Please count the lines of the listing below in which "then" occurs, and reply with the number only.

_ _ _ _

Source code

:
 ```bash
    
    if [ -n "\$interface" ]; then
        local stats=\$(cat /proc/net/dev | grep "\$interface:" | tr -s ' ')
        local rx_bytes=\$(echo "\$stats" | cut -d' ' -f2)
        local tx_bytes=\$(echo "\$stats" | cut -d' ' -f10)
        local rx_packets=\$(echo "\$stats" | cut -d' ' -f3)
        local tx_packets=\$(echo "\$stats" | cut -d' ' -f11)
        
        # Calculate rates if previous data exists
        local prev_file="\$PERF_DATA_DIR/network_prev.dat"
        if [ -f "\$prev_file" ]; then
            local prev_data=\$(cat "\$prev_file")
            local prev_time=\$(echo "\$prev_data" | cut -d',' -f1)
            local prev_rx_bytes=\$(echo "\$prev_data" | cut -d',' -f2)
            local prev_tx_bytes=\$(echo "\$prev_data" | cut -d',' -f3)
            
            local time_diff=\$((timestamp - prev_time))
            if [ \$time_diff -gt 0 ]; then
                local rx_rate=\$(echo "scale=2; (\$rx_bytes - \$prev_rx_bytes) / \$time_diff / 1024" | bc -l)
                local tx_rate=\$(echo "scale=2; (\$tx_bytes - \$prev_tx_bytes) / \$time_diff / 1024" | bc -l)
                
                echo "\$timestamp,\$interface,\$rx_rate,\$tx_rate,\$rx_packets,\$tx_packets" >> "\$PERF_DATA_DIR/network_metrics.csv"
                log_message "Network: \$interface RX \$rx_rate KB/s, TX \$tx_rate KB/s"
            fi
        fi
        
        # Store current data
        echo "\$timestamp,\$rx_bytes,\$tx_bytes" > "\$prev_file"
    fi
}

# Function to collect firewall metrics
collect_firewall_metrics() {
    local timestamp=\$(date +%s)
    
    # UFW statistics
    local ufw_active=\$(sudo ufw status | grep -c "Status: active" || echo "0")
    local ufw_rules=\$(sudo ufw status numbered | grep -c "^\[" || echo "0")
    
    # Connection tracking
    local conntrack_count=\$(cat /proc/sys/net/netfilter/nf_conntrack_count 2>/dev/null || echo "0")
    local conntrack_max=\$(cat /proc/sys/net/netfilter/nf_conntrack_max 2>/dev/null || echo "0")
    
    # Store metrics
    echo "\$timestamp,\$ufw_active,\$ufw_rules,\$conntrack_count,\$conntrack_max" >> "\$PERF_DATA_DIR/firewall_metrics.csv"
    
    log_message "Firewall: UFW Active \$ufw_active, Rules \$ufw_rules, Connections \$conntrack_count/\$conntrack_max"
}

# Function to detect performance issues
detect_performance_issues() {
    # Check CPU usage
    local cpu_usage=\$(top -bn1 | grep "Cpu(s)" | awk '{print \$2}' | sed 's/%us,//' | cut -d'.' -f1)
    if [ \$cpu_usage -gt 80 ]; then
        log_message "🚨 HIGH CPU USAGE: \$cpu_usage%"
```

_ _ _ _

→ **Solution to the problem**: 4